It's hard to imagine a more enduring Olympic moment than Rafer Johnson's gutty, gold medal triumph in Rome in 1960, when the exhausted decathlete staggered across the finish line of the last event, the 1,500 meters—steps ahead of his best friend, C.K. Yang. But Johnson just may have topped it 24 years later, on a balmy evening when he barely broke a sweat. That memorable July night, Johnson, then 48, trotted up 99 steps inside a jammed Los Angeles Coliseum to ignite the flame signaling the start of the 1984 Summer Games—and lit a fire in the hearts of his two children, Jenny and Josh. "What we got from my father that day," remembers Jenny, 27, "was that it allowed us to dream about the Olympics—that maybe it was a possibility for us."
Today that dream is on the brink of coming true. Jenny and her beach volleyball partner, Annett Buckner-Davis, 26, will earn a ticket to Sydney if they remain one of the top two U.S. teams when final standings are tallied in mid-August. (The pair currently ranks No. 1 in the U.S. and No. 2 in the world.) Jenny could be joined there by brother Josh, 25, a javelin thrower who placed second at the 1997 nationals, if he manages to qualify at the Olympic trials in Sacramento on July 16-17. "Competing in Australia would be extra special since my dad won the silver at the '56 games in Melbourne," says Josh. "And to have my sister there walking in with me during opening ceremonies, with my parents in the stands? It would just be amazing."
No one would be more delighted than his mother and father.
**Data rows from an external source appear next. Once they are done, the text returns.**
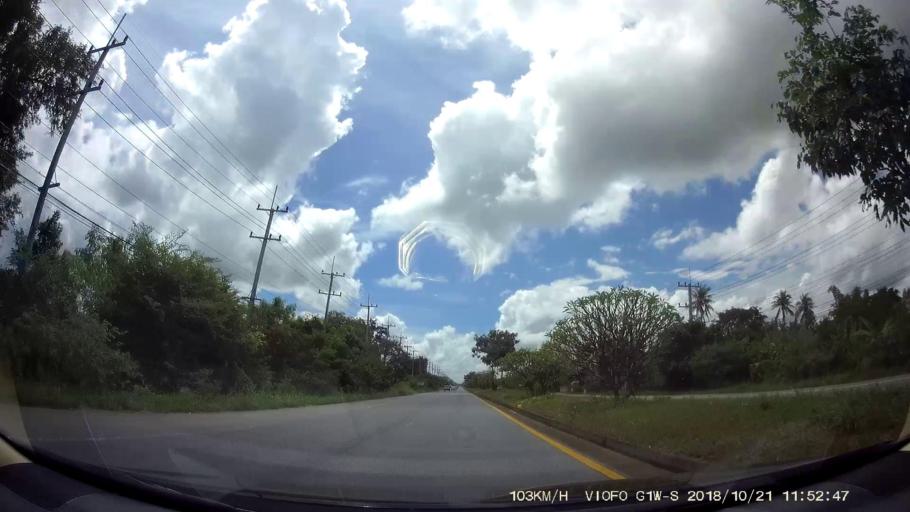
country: TH
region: Chaiyaphum
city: Chatturat
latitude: 15.6044
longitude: 101.9096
Rafer Johnson, who devoted much of his post-Rome efforts to promoting the Special Olympics, and wife Betsy, a former teacher, raised their children with an emphasis on academics and achievement rather than athletics per se. "My father made a point not to decorate his house with his medals and trophies. Everything you see on display is of my brother and myself," says Jenny, sweeping a chiseled arm around her parents' antiques-filled living room in the Los Angeles suburb of Sherman Oaks. "Rafer is very modest," observes Betsy, 57, who first met him when she was 13 (they fell in love a decade later and were married in 1971). "You could walk into our home and not know he was in the Olympics, but you'd know he is a father."
After graduating from the academically rigorous Windward School in West Los Angeles, where Jenny played volleyball and Josh played lacrosse, both went on to their father's alma mater, UCLA. There Jenny, a communications major, starred on the volleyball team and fell in love with UCLA wide receiver Kevin Jordan, whom she married in 1997. Josh, a sociology and African-American studies major, intended to stick with lacrosse—until one day in his freshman year. Walking across campus with his father, the pair bumped into Art Venegas, the UCLA track coach. "Doesn't Josh look like a javelin thrower?" Rafer said, almost in passing. Venegas agreed—and followed up.
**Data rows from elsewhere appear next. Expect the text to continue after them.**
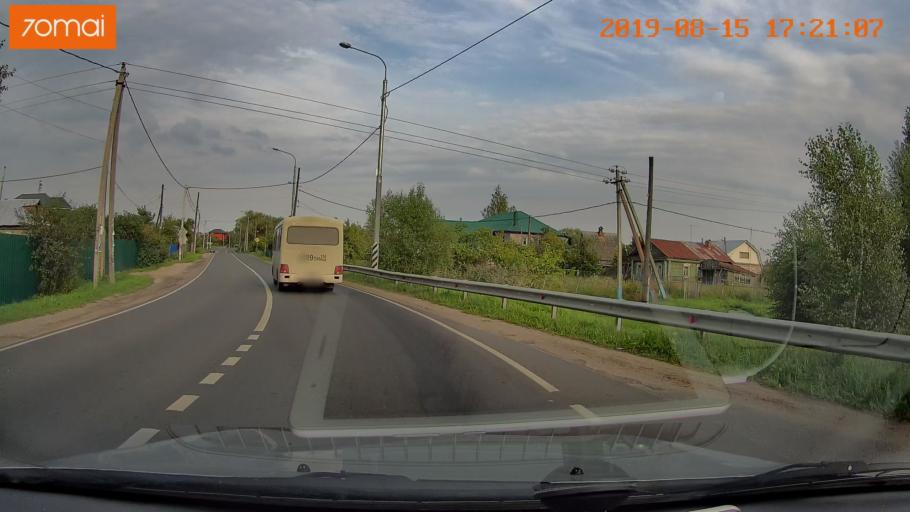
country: RU
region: Moskovskaya
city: Ashitkovo
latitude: 55.4215
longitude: 38.5643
"I decided to give it a try," says Josh, who as a child had kept his father's wooden javelin over his bed. By senior year he was the proud owner of a Pac 10 Conference javelin championship. "I'm so impressed by what he's accomplished," says Jenny, who remains her brother's closest confidante. "He has come so much farther than me in a much shorter period of time."
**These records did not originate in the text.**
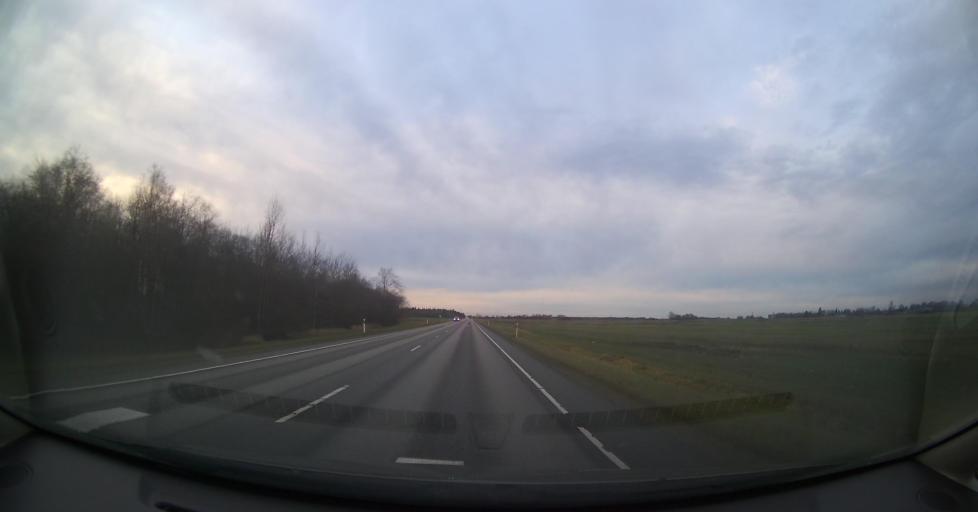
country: EE
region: Ida-Virumaa
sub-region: Kohtla-Jaerve linn
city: Kohtla-Jarve
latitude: 59.4207
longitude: 27.2401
Credit Josh's bulldog tenacity, a work ethic he shares with his sister. "She's so dedicated," says Jenny's husband, Kevin, 27, who after stints with three pro football teams now works as a missionary for Athletes in Action, a college religious group. "The hard part is when she's gone," adds Jordan, who hasn't seen much of his wife lately at their Tarzana condo because of her hectic tournament schedule. "But we look at it as one summer of sacrifice."
While Jenny has been flying to matches around the world, Josh's training keeps him close to home. Very close. "I still eat in dorms—for $5 it's all you can eat," says Josh, who lives in a bungalow in West L.A. and dates Damesha Craig, 21, a UCLA sprinter he met at the track three years ago. (Her father is former football star Roger Craig.) A member of the Reebok Bruin Track Club, which pays for his travel and javelins (at $500 each), Josh also receives financial help from his parents so that he can train full-time. "We're going to get him healthy for the trials," says coach Venegas of Josh, who has been nursing a groin injury. "If he gets healthy, I think he can do well."
Whether that will be enough to make the Olympic team remains to be seen. (To qualify for the Games, Josh would not only have to place in the top three at the trials but would also have to make a toss of at least 269 ft., 20.5 ft. beyond his previous best.) But it's a safe bet he'll have a world-class cheering section. "This is the way I compete now—by supporting and encouraging my kids," says Rafer, who spent a recent weekend watching Josh at a meet in Cerritos, Calif., while Betsy traveled to Mexico to root for Jenny. "And the best thing about it is that I want for them what they want for themselves."